St. Lukes Amendment

Health (Miscellaneous Provisions) Bill 2010, re St. Lukes Hospital Dublin and the Cancer Treatment Services – Speech by Dan Neville TD, Fine Gael Spokesman on Mental Health – 3rd June 2010

I welcome the opportunity to speak on the important Health (Miscellaneous Provisions) Bill 2010, which provides for the dissolution of the St. Luke’s Hospital board and the transfer of its employees, assets and liabilities to the Health Service Executive.

As Deputy Reilly stated, for more than 50 years St. Luke’s Hospital in the Dublin suburb of Rathgar has been caring for cancer patients from all over Ireland and thousands of patients have experienced the excellent care it delivers. Staff and patients at St. Luke’s Hospital have campaigned for a number of years on the grounds that this move would not be in the best interests of the patients it treats. Apart from the intention to move off-site in 2014, we know little more about the hospital’s projected future. Given that this matter is of particular interest to patients and staff, perhaps the Minister could inform the House about what decision has been made regarding the future use of the site and its facilities.

I wish to raise the issue of cancer services. It was disappointing to read in today’s The Irish Times an apology from the Minister of State at the Department of Health and Children, Deputy Áine Brady. Information she read out in the Dáil three weeks ago suggested that Clare County Council had required planning permission for the location of a mobile digital screening unit in Ennis. This gave the impression that Clare County Council had been responsible for the delay in the provision of breast screening, which was incorrect and unfair to the council’s staff and members. Planning permission was not required at any time by the council. Indeed, it has provided a site for the mobile unit, but the service has not arrived. In the 2001 national health strategy, Quality and Fairness, the Government promised that programmes for breast and cervical cancer screening would be extended nationally. Almost ten years later, this has still not happened.

At the end of March, Fine Gael Deputy Joe Carey asked the Minister for Health and Children the position regarding the roll-out of BreastCheck to County Clare. Conveniently and as regularly occurs, the Minister was unable to respond due to industrial action. Perhaps she will take the opportunity when replying to clarify the status of BreastCheck in County Clare. Given the facts that there is a site, planning permission is not required and the Government promised to roll out BreastCheck, why has this not been done?

Regarding the radiation oncology plan, in early April we learned of a dispute between the HSE and management at the UPMC Whitfield Clinic in Waterford. According to the managing director of UPMC, the HSE failed to renew the contract on radiotherapy services, which expired at the end of December 2009. UPMC tried to put a new agreement in place that would have offered improved services at reduced rates but it failed to get any meaningful response from the HSE. It was not until this issue hit the headlines that the HSE seemed willing to engage on a new service level agreement. I understand that discussions have been held. Perhaps the Minster could confirm whether this process has concluded and agreement been reached. If not, how will the issue be progressed and how long will it be before completion?

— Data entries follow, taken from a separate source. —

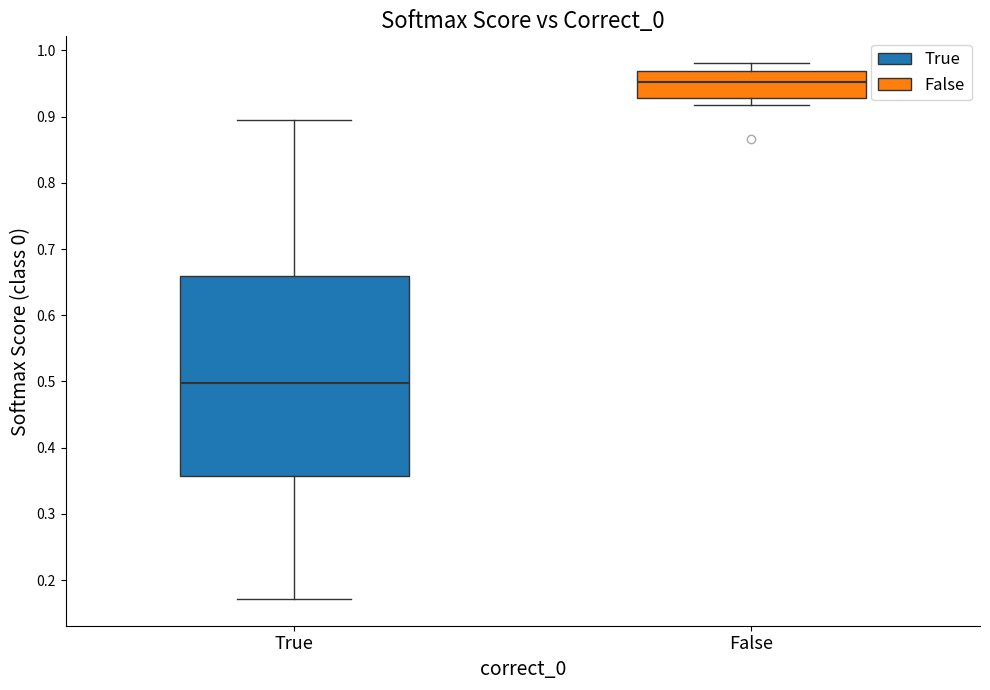

Reading left to right, read every box against the y-axis: the position of its median line, the range the box covers, and the ends of its whiskers. The values are not printed on the chart, so give them approximately, as read against the axis.

True: median 0.50, box 0.36 to 0.66, whiskers 0.17 to 0.89
False: median 0.95, box 0.93 to 0.97, whiskers 0.92 to 0.98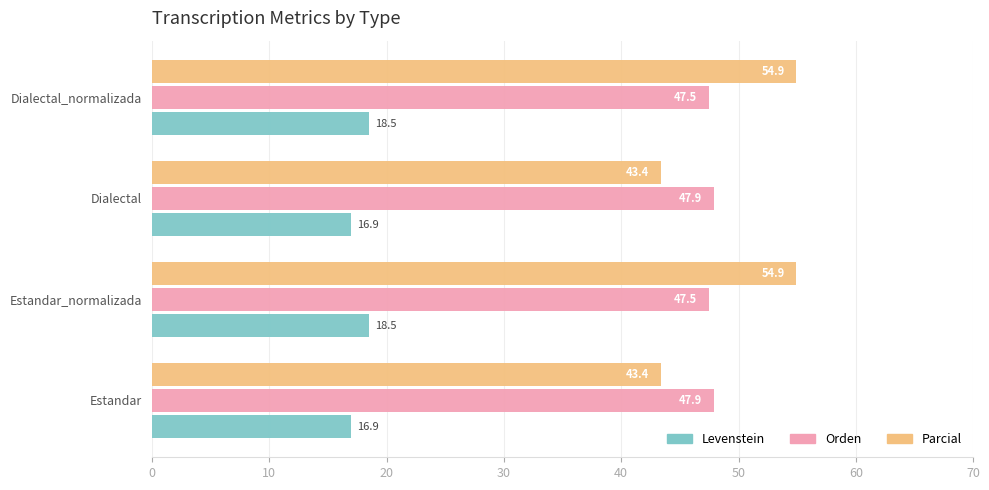

Is the value of Parcial at Estandar_normalizada greater than the value of Orden at Dialectal?

Yes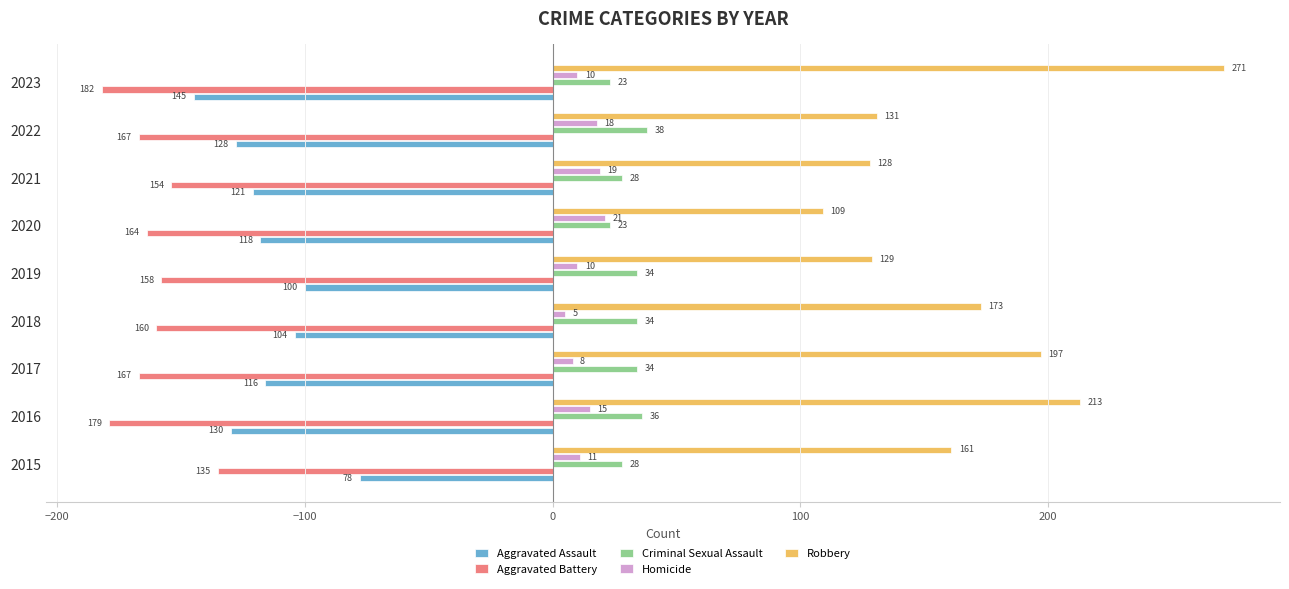

Which series has the largest range (max minus min)?

Robbery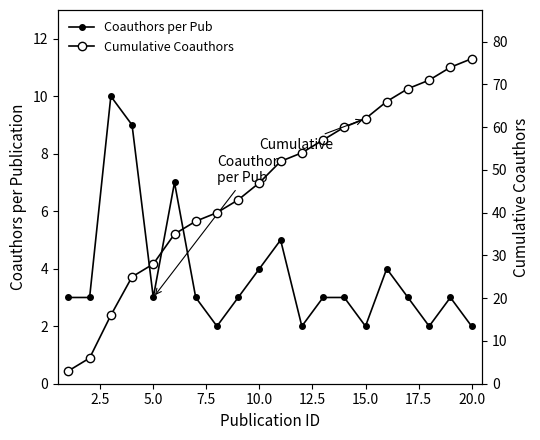

True or false: Coauthors per Pub and Cumulative Coauthors intersect in this chart.

False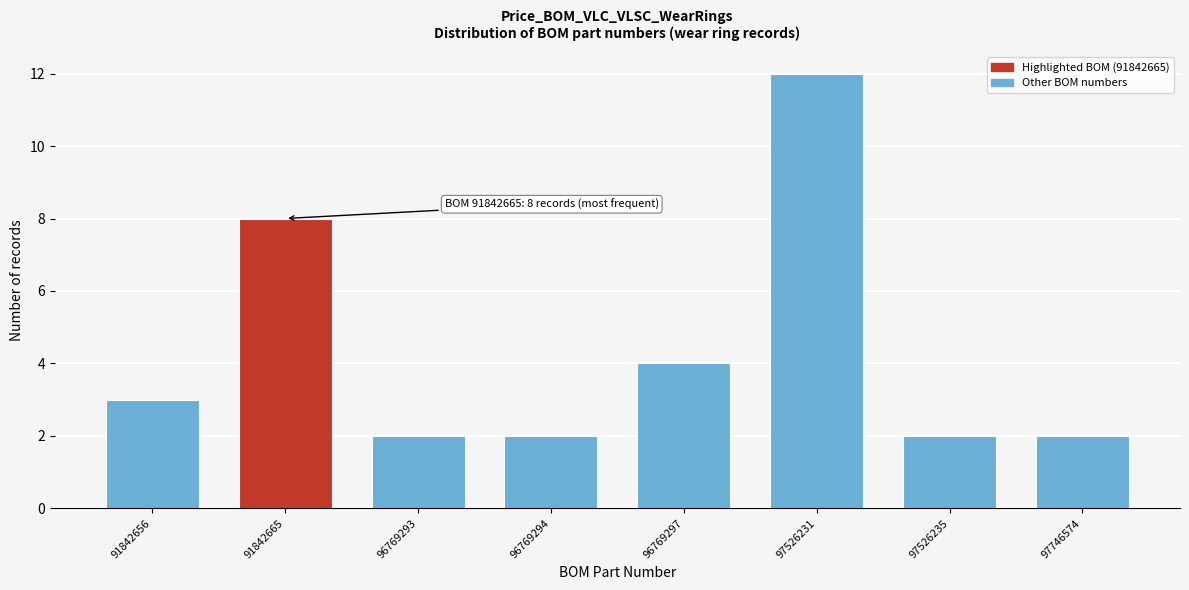

Reading left to right, list all the values displayed in this chart.

91842656=3	91842665=8	96769293=2	96769294=2	96769297=4	97526231=12	97526235=2	97746574=2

I was relieved when the Minister reversed her decision on the cervical cancer vaccine. This is a matter on which Fine Gael and Deputy Reilly in particular campaigned for a number of months. Fine Gael welcomes the long-awaited commencement of the cervical cancer vaccination plan, but more detail is required. My colleagues in Fine Gael and I would like more detail from the Minister about the HSE’s plan, breaking down which students will be vaccinated in May and which in September and providing more information on the decision to vaccinate some girls in schools and some in special clinics. It is important that we get the implementation right. Poor uptake, as has been the case in other jurisdictions, will fail to protect the maximum number of girls and represent poor value for the taxpayer.

Like Deputy Reilly, I urge the Minister to prepare and implement legislation on the regulation of sunbeds. This was a recommendation within the national cancer control programme of 2006. Years have passed but little has been done. Action in this regard would have a clear benefit in helping to reduce the cause of cancer. The measure would have long-term benefits for the health service, in that it would reduce costs.

I compliment and highlight the contribution of the board and staff of St. Luke’s Hospital to the provision of cancer services. As the Minister stated, their contribution has been significant. I thank current and former board members, management and staff for their commitment and dedication. As the Minister also stated, the board has provided considerable support for and co-operation with the process of integration into the cancer programme. However, concern has been expressed in certain areas of the country regarding services for cancer patients after they leave the hospital. Sligo was highlighted to me as being one such area. Patients coming from Galway believe they have inadequate after-care services. After-care services are not consistently bad throughout the State but in some areas they are less than adequate for the continuing care and rehabilitation of people following cancer treatment.